3. The need for an over-arching strategy on poverty reduction
 
Despite the commitment by Government to eliminate poverty as demonstrated by the existence of a wide range of citizen economic empowerment programmes, sustained growth in formal sector employment over the past 35 years of post independence period, the existence of a number of social safety nets and income transfer programmes for the poor and the disadvantaged, access to basic services by a significant proportion of the population, and commendable improvements in the quality of life for the majority, the 1996 BIDPA Poverty Study reported 'sufficient' act of these programmes resulting in significant proportion of the country's population still living below the Poverty Datum Line. The report indicates that as a result of this sub optimum programme impact, the national poverty rate has only declined from 59 percent of the population to 47 percent between 1985 and 1994. It further reported that 55 percent of the rural population was found to be below the poverty datum line compared to 46 percent in urban villages and 29 percent in urban areas.
 
Key weakness of these programmes were identified as:
 
  1. Inadequate popular participation in programme design; implementation; and monitoring and evaluation; which resulted 'in poor targeting and under-utilisation of programmes.
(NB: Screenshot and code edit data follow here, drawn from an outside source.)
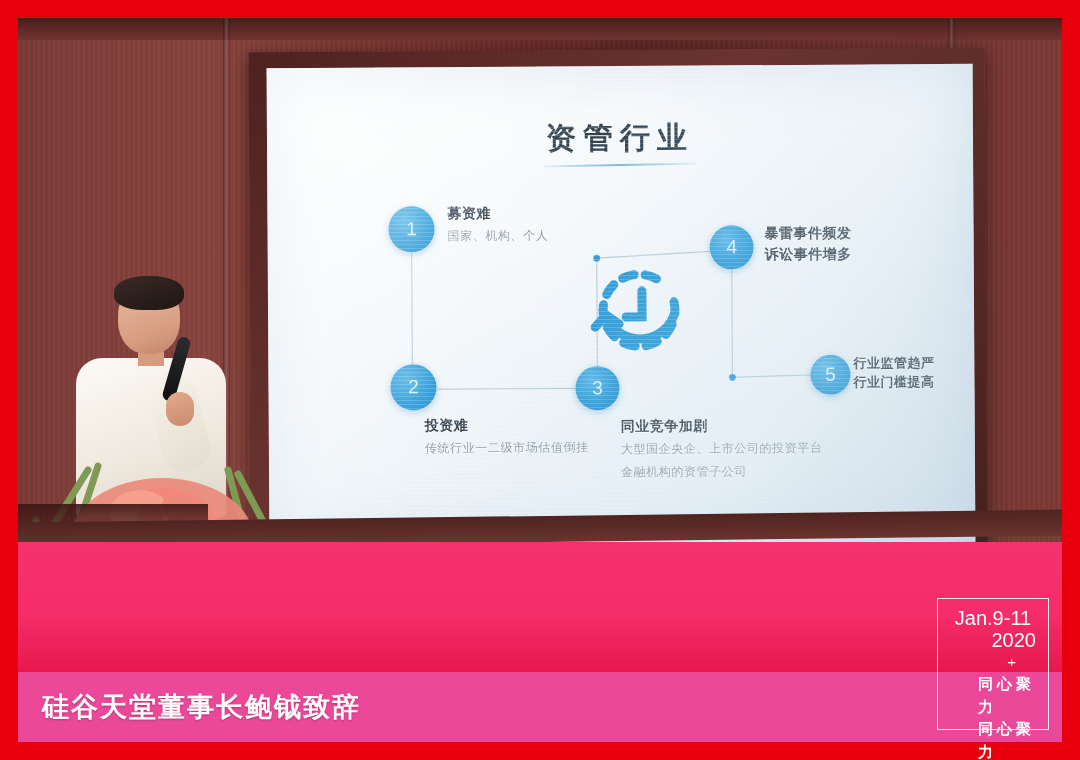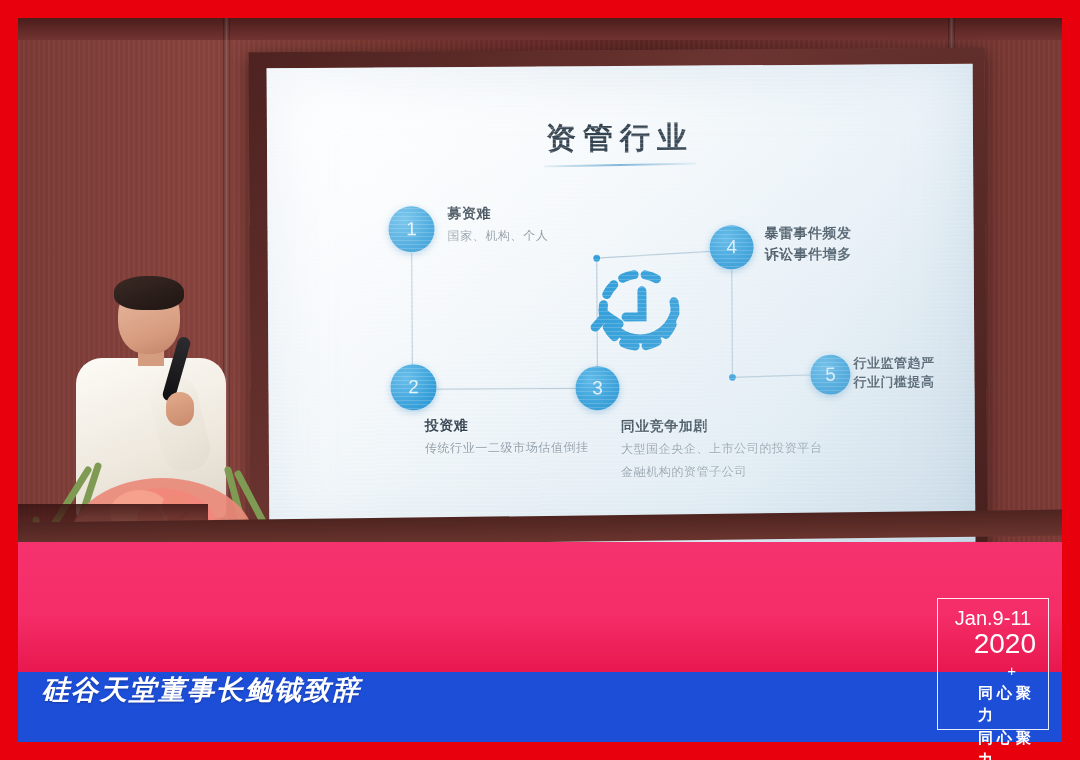--- a/index.html
+++ b/index.html
@@ -123,7 +123,7 @@
         padding-top:9px;}
   .badge .d1{color:#fff;font-size:20px;letter-spacing:0px;line-height:1.05;
         font-family:"Liberation Sans",sans-serif;}
-  .badge .d2{color:#fff;font-size:28px;line-height:1.1;align-self:flex-end;margin-right:12px;
+  .badge .d2{color:#fff;font-size:20px;line-height:1.1;align-self:flex-end;margin-right:12px;
         font-family:"Liberation Sans",sans-serif;}
   .badge .plus{color:#fff;font-size:15px;line-height:1;margin-top:3px;align-self:flex-end;margin-right:32px;}
   .badge .c1,.badge .c2{color:#fff;font-size:15px;letter-spacing:4px;line-height:1.5;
  2. Inadequate co-ordination of poverty programmes leading to failure to capture synergies at both the central and local/district level.
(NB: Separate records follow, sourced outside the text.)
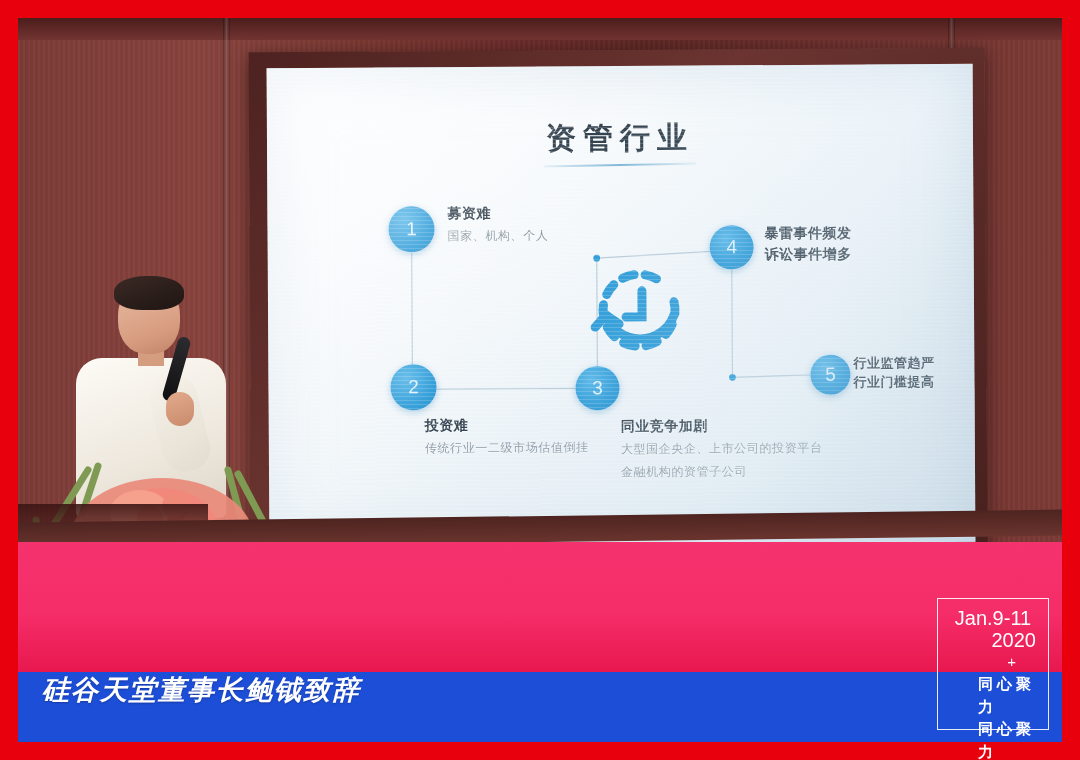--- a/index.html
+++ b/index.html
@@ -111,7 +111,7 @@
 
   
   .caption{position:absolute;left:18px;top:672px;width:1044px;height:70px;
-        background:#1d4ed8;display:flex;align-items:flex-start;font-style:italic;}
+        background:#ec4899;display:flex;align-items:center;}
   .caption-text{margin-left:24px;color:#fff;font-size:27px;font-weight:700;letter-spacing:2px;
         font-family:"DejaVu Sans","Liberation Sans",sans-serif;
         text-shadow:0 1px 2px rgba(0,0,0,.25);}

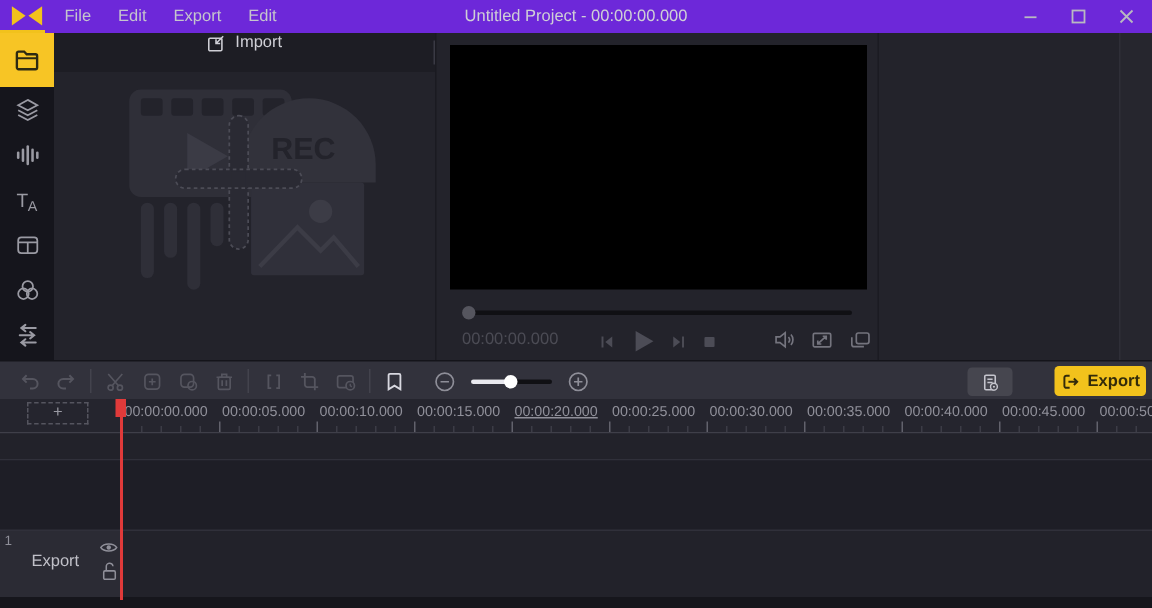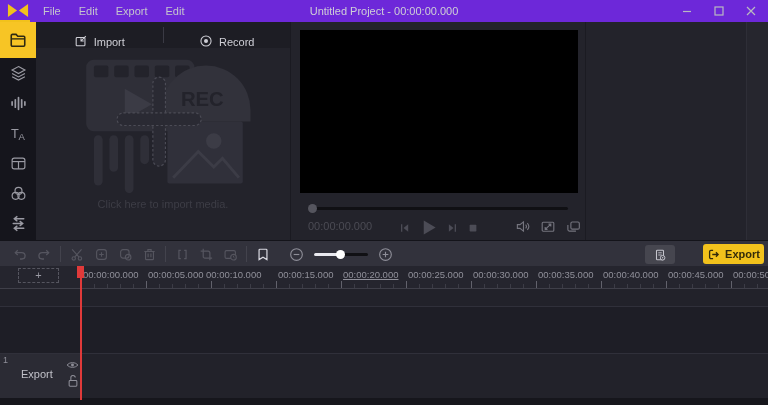--- a/index.html
+++ b/index.html
@@ -29,7 +29,7 @@
   
   .media-panel{left:36px;top:22px;width:254px;height:218px;background:#23232b;}
   .media-tabs{left:36px;top:22px;width:254px;height:26px;background:#1d1d24;display:flex;}
-  .media-tab{flex:1;display:flex;align-items:flex-end;justify-content:center;gap:6px;
+  .media-tab{flex:1;display:flex;align-items:flex-start;justify-content:center;gap:6px;
              font-size:11px;color:#cfcfd6;}
   .tab-divider{width:1px;height:16px;background:#3a3a44;align-self:center;}
   .media-caption{left:36px;top:198px;width:254px;text-align:center;font-size:11px;color:#3d3d46;}

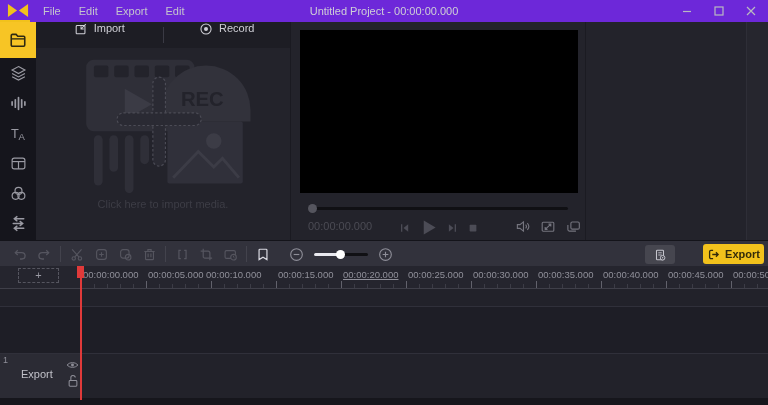--- a/index.html
+++ b/index.html
@@ -191,13 +191,6 @@
       <span>Import</span>
     </div>
     <div class="tab-divider"></div>
-    <div class="media-tab">
-      <svg width="14" height="14" viewBox="0 0 16 16">
-        <circle cx="8" cy="8" r="5.8" fill="none" stroke="currentColor" stroke-width="1.2"></circle>
-        <circle cx="8" cy="8" r="2.3" fill="currentColor"></circle>
-      </svg>
-      <span>Record</span>
-    </div>
   </div>
 
   <svg class="abs" style="left:66px;top:52px;" width="195" height="145" viewBox="0 0 200 150">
  3. Inadequate monitoring and evaluation, which means that programme output were not adequately reconciled with targets and gaps were not identified early enough.
 
This poverty level no doubt calls for renewed efforts to re-examine the problem, especially how it has been addressed over the years and how the country wishes to deal with it now and in the future. This task is presently constrained by the absence of a cohesive national poverty reduction framework. Past and contemporary efforts at poverty alleviation have largely been ad hoc, inconsistent and lacking synchronization. An effective national poverty strategy should guide, synchronize, co-ordinate and consistently link the various poverty-related sectoral initiatives.
 
Based on the fore-going, 'in its 86th and Special Meeting, held in July 2000, the Rural Development Council adopted the Terms of Reference for a consultancy that would Formulate a National Strategy for Poverty Reduction. This consultancy is expected to undertake a comprehensive situational analysis of the problem, particularly with regard to policy gaps, strengths and weaknesses in the design and planning, implementation and monitoring and evaluation of existing related programmes.